**EXERCISE DESCRIPTION**
In the listing below, swap every "depth" for "length" and write out the rest of the lines unchanged, leaving out the pictures.
*** DATA SECTION ***
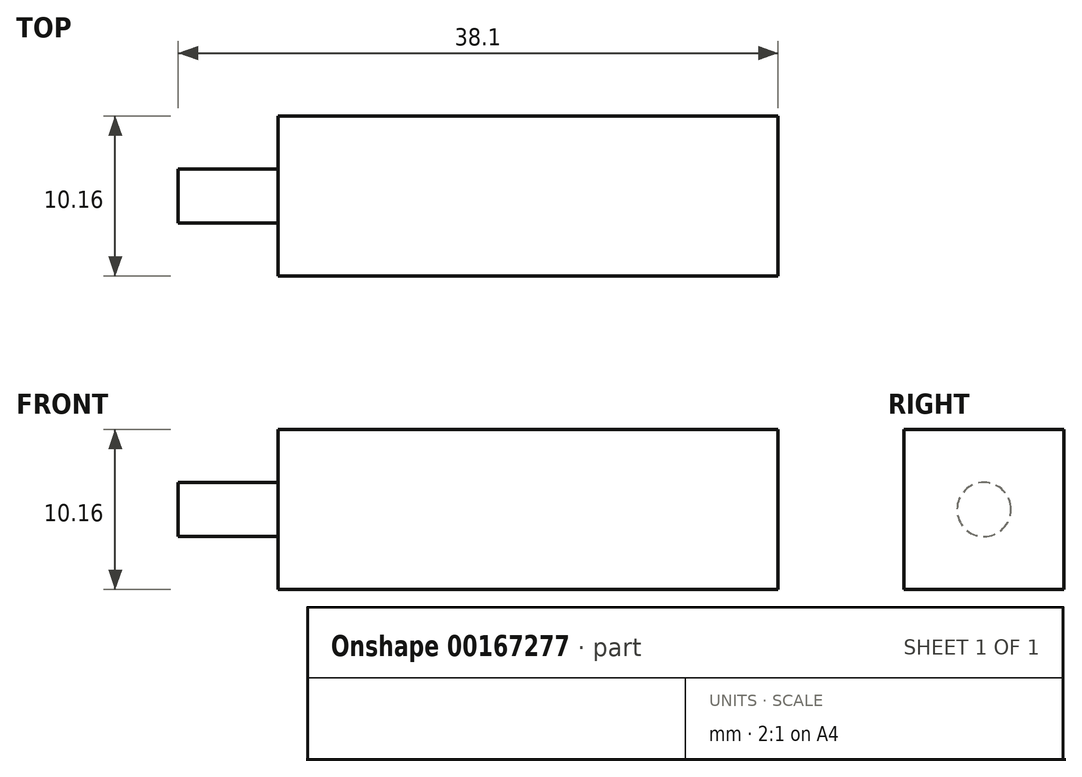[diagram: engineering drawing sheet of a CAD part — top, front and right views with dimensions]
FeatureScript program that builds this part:
annotation { "Feature Type Name" : "Feature", "Feature Type Description" : "" }
export const myFeature = defineFeature(function(context is Context, id is Id, definition is map)
    precondition{}
    {
        {
            var Q0;
            Q0=qCreatedBy(makeId("Right.planeOp"),FACE);
            var sketch = newSketch(context, id + "F0", { "sketchPlane" : qUnion([Q0])});
            skLineSegment(sketch, "E0.bottom", {"start": v(0, 0) * mm, "end": v(-10.16, 0) * mm});
            skLineSegment(sketch, "E0.top", {"start": v(0, 10.16) * mm, "end": v(-10.16, 10.16) * mm});
            skLineSegment(sketch, "E0.left", {"start": v(0, 0) * mm, "end": v(0, 10.16) * mm});
            skLineSegment(sketch, "E0.right", {"start": v(-10.16, 0) * mm, "end": v(-10.16, 10.16) * mm});
            skSolve(sketch);
        }
        {
            var Q0;
            Q0=makeQuery(id+"F0.imprint","IMPRINT",FACE,{"disambiguationData":[TD([[makeQuery(id+"F0.imprint","IMPRINT",EDGE,{"derivedFrom":sQuery(id+"F0.wireOp",EDGE,"E0.bottom")}),-1.0]])]});
            extrude(context, id + "F1", {"entities" : qUnion([Q0]), "depth" : 31.75 * mm});
        }
        {
            var Q0;
            Q0=qCreatedBy(makeId("Right.planeOp"),FACE);
            var sketch = newSketch(context, id + "F2", { "sketchPlane" : qUnion([Q0])});
            skCircle(sketch, "E1", {"center": v(-5.08, 5.08) * mm, "radius": 1.71 * mm});
            skPoint(sketch, "E1.centerSnap0", {"position": v(-5.08, 10.16) * mm});
            skPoint(sketch, "E1.centerSnap1", {"position": v(-10.16, 5.08) * mm});
            skSolve(sketch);
        }
        {
            var Q0;
            Q0 = qSketchRegion(id + "F2", true);
            extrude(context, id + "F3", {"entities" : qUnion([Q0]), "operationType" : NewBodyOperationType.ADD, "oppositeDirection" : true, "depth" : 6.35 * mm});
        }
    });
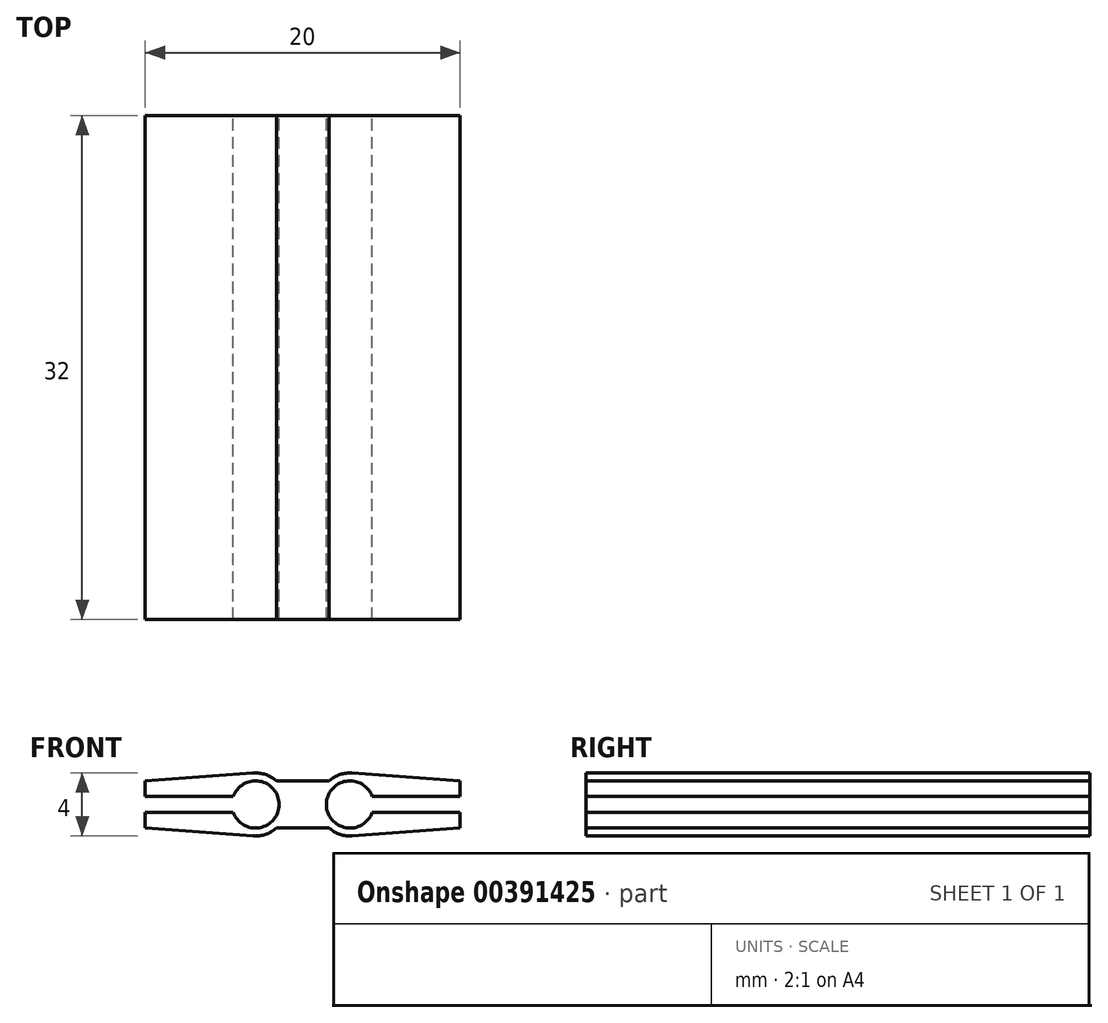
***
**IN RESPONSE**
[diagram: engineering drawing sheet of a CAD part — top, front and right views with dimensions]
FeatureScript program that builds this part:
annotation { "Feature Type Name" : "Feature", "Feature Type Description" : "" }
export const myFeature = defineFeature(function(context is Context, id is Id, definition is map)
    precondition{}
    {
        {
            var Q0;
            Q0=qCreatedBy(makeId("Right.planeOp"),FACE);
            var sketch = newSketch(context, id + "F0", { "sketchPlane" : qUnion([Q0])});
            skLineSegment(sketch, "E0.bottom", {"start": v(0, 0) * mm, "end": v(-10.16, 0) * mm});
            skLineSegment(sketch, "E0.top", {"start": v(0, 10.16) * mm, "end": v(-10.16, 10.16) * mm});
            skLineSegment(sketch, "E0.left", {"start": v(0, 0) * mm, "end": v(0, 10.16) * mm});
            skLineSegment(sketch, "E0.right", {"start": v(-10.16, 0) * mm, "end": v(-10.16, 10.16) * mm});
            skSolve(sketch);
        }
        {
            var Q0;
            Q0=makeQuery(id+"F0.imprint","IMPRINT",FACE,{"disambiguationData":[TD([[makeQuery(id+"F0.imprint","IMPRINT",EDGE,{"derivedFrom":sQuery(id+"F0.wireOp",EDGE,"E0.bottom")}),-1.0]])]});
            extrude(context, id + "F1", {"entities" : qUnion([Q0]), "length" : 31.75 * mm});
        }
        {
            var Q0;
            Q0=qCreatedBy(makeId("Right.planeOp"),FACE);
            var sketch = newSketch(context, id + "F2", { "sketchPlane" : qUnion([Q0])});
            skCircle(sketch, "E1", {"center": v(-5.08, 5.08) * mm, "radius": 1.71 * mm});
            skPoint(sketch, "E1.centerSnap0", {"position": v(-5.08, 10.16) * mm});
            skPoint(sketch, "E1.centerSnap1", {"position": v(-10.16, 5.08) * mm});
            skSolve(sketch);
        }
        {
            var Q0;
            Q0 = qSketchRegion(id + "F2", true);
            extrude(context, id + "F3", {"entities" : qUnion([Q0]), "operationType" : NewBodyOperationType.ADD, "oppositeDirection" : true, "length" : 6.35 * mm});
        }
    });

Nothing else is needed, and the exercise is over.